Text block below:

David Cameron, seemingly ambushed by CNN's Christiane Amanpour on the BBC's Andrew Marr show, did not look overly comfortable being thrust the hashtag #BringBackOurGirls.
With no option other to embrace the hashtag-holding, Cameron posed again with the paper after the show, though still looking a tad bewildered.
The viral slogan has been used as a way to raise awareness of the 276 schoolgirls kidnapped from a Chibok secondary school by militant Islamist group Boko Haram almost one month ago.
The prime minister's split-second (but obvious) hesitancy showed a marked difference in reaction to his counterpart's wife across the pond.
Michelle Obama gave a long address on the issue on Saturday, and was pictured posing with the hashtag on a piece of paper.
Cameron's discomfort at being handed the paper was not enough to save the prime minister from online ridicule.
Several pointed out that the sign was not even a real hashtag, with spaces in between the words.
Several prominent African commentators have already expressed unease at the hashtag's use by world leaders.

End of Text block.
Dataset extract below:

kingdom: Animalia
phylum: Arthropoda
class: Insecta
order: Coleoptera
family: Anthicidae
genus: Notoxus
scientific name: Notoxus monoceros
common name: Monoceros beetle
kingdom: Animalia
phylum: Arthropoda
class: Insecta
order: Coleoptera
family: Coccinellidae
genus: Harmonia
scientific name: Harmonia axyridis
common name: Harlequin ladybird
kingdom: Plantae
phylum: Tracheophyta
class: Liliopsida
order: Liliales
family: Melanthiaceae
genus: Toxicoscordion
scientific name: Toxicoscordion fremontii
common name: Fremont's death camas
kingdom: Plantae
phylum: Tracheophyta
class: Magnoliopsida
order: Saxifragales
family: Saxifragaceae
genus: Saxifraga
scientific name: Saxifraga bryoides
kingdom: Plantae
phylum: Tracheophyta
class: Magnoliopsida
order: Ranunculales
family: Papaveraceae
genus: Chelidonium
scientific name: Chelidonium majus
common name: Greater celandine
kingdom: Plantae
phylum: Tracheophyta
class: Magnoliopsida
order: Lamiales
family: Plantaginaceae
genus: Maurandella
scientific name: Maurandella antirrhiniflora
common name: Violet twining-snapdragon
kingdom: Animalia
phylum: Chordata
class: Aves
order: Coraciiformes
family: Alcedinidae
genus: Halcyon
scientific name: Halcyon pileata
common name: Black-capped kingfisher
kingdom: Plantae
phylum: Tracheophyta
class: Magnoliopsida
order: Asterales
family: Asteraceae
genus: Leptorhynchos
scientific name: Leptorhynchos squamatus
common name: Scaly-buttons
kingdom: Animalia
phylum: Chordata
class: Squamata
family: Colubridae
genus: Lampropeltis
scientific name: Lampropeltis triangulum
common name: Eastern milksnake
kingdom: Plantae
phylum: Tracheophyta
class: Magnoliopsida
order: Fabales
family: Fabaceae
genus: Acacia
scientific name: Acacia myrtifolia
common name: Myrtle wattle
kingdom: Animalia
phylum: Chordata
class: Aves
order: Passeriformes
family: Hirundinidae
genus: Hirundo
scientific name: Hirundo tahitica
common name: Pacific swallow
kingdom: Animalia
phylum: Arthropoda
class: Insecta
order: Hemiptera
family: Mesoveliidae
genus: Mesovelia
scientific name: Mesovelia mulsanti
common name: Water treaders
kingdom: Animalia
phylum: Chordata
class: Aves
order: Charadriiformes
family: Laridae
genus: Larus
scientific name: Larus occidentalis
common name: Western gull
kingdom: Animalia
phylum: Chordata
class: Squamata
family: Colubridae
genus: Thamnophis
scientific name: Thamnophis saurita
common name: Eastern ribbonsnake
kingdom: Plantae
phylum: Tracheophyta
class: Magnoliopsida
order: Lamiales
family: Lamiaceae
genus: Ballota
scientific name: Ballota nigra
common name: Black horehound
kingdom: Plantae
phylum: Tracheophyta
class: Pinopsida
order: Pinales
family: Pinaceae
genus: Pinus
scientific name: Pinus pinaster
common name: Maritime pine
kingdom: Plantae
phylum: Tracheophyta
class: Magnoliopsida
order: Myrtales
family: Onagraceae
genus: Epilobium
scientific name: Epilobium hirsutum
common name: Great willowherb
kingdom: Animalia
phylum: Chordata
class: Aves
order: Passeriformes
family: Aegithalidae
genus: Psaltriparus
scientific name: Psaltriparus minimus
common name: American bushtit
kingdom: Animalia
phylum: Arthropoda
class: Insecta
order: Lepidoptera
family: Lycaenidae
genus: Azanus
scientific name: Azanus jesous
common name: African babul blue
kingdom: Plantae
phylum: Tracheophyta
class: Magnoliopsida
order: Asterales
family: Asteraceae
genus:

End of Dataset extract.

Exercise tasks:
[1] Please quote the article about Cameron and the hashtag, copying everything from "With no option" down to "from online ridicule.".
[2] According to the article about Cameron and the hashtag, how many schoolgirls were kidnapped from the Chibok secondary school?

Written answers:
[1]
With no option other to embrace the hashtag-holding, Cameron posed again with the paper after the show, though still looking a tad bewildered.
The viral slogan has been used as a way to raise awareness of the 276 schoolgirls kidnapped from a Chibok secondary school by militant Islamist group Boko Haram almost one month ago.
The prime minister's split-second (but obvious) hesitancy showed a marked difference in reaction to his counterpart's wife across the pond.
Michelle Obama gave a long address on the issue on Saturday, and was pictured posing with the hashtag on a piece of paper.
Cameron's discomfort at being handed the paper was not enough to save the prime minister from online ridicule.

[2] 276 schoolgirls.